Steve: Bringing disciplines together by client has long been part of how we've operated as a company, the short answer being that the whole team owns the project - versus the model where an account person ushers a job through the system. We don't have departments to pass things through, so in breaking those silos up we've freed our teams to collaborate more efficiently.
We see this approach as crucial for everything we do!
AdForum: Being the agency behind one of Greenpeace’s biggest efforts in its 46-year history is a huge task. What was the biggest challenge for Big Spaceship throughout the creation of the #OurVoicesAreVital campaign?
Steve: The campaign needed an idea that was inclusive and universal to bring together not just international Greenpeace offices, but people across the globe are witnessing the erosion of rights by corporate interests. Free speech is something we all tend to take for granted because it’s been part of our lives for generations. It’s easy to disregard threats against it because we see it as inalienable. But for Greenpeace and so many other individuals and organizations alike, the threat is very real. Making that point clear was our core challenge.
AdForum: Was there a strategic decision behind the selection of the influencers used in this campaign?
Steve: We cast real people that rely on free speech for their chosen passion or career, be it journalism, acting, songwriting, art or activism. This was a case where it was really important to see other individuals taking up this mantle, particularly influential and well-known people, which helps familiarize the issue a bit more.
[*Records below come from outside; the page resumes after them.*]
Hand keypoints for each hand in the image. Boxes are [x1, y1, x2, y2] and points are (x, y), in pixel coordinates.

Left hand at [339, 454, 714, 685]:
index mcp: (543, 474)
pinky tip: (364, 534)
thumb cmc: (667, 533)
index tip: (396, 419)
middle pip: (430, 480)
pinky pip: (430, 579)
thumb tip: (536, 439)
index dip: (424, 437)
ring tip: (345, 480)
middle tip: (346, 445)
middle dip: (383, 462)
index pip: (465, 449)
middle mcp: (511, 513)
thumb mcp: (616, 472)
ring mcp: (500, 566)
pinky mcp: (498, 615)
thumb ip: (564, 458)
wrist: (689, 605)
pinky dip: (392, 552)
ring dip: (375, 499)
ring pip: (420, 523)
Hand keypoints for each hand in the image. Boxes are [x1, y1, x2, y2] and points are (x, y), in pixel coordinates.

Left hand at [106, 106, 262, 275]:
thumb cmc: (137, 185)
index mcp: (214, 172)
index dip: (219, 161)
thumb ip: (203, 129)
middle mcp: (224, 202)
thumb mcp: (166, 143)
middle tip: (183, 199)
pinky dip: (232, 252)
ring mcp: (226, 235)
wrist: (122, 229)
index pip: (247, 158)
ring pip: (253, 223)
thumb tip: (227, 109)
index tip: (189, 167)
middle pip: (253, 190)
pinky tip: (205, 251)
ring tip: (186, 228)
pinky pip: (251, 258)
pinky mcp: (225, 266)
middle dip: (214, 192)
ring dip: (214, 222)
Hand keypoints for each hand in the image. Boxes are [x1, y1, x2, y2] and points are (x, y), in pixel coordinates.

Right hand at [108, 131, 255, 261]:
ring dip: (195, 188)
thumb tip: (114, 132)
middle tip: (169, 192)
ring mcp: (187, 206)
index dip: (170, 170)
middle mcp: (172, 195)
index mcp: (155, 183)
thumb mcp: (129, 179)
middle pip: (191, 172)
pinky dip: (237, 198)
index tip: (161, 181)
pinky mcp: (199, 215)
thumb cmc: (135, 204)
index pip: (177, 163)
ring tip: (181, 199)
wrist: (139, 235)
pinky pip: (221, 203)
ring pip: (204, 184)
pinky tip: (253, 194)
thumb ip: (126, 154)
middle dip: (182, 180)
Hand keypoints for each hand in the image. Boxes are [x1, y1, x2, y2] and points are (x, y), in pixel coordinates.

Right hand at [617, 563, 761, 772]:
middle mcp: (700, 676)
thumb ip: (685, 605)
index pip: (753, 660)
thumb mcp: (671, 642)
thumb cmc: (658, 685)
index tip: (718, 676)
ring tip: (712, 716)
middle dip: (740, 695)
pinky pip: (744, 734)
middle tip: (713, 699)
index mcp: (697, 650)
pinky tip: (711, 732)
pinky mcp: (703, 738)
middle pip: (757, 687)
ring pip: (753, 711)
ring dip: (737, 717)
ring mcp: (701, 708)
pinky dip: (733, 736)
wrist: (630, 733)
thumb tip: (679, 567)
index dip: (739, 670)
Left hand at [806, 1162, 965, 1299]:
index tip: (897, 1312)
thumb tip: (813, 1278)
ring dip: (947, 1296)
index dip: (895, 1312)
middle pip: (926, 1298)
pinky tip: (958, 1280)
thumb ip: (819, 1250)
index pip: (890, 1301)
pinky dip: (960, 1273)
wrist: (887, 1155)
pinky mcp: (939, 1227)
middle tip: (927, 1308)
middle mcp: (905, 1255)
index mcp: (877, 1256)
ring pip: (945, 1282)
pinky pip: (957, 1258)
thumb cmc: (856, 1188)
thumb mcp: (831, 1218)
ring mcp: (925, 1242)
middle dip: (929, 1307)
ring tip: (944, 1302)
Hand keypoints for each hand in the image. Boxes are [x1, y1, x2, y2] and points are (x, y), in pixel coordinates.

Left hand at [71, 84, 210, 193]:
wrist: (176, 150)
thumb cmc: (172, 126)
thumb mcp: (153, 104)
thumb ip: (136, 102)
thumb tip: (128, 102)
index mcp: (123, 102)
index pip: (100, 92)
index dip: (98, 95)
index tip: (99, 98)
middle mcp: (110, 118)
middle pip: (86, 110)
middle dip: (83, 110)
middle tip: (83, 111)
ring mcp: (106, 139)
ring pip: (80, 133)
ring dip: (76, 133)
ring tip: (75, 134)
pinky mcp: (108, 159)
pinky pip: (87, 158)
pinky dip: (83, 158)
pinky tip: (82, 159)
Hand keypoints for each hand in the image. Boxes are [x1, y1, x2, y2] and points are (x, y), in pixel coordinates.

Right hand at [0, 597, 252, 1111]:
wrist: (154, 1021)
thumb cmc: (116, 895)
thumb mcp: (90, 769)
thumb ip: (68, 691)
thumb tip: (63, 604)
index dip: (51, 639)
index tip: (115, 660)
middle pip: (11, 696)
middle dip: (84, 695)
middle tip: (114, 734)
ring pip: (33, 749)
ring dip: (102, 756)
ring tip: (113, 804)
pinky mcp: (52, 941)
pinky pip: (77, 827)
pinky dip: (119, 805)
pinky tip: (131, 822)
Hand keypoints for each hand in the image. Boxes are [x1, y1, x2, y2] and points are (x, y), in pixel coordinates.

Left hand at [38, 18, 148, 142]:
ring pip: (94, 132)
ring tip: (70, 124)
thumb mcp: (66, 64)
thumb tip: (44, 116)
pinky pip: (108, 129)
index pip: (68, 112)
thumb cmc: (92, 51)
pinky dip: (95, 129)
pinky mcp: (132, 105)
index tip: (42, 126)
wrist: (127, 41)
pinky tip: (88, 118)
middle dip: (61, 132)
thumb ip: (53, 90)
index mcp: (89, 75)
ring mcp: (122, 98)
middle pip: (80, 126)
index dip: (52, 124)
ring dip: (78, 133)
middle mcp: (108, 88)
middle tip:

AdForum: The case against Greenpeace has been described as a textbook SLAPPS: Strategic Lawsuits Against Public Participation. How important are campaigns like #OurVoicesAreVital in the fight for freedom of speech?
Steve: Now more than ever, it’s important people are aware of the threat corporate interests can pose to fundamental rights such as free speech.
Greenpeace has long been a voice for the preservation of our planet and expensive lawsuits designed to silence them shows the sinister tactics corporations can deploy and the very dangerous precedents they set.
AdForum: Since the campaign has launched; how involved has the public been in this collective protest? And what more needs to be done to tackle this matter?
Steve: Greenpeace supporters around the world have shown support in lots of different ways. Nearly 500,000 have signed petitions, 8500 have lent their voice, and volunteers around the world have sent in dozens of photos with famous trees in their neighborhood. All of it has helped Greenpeace demonstrate global support on this critical issue.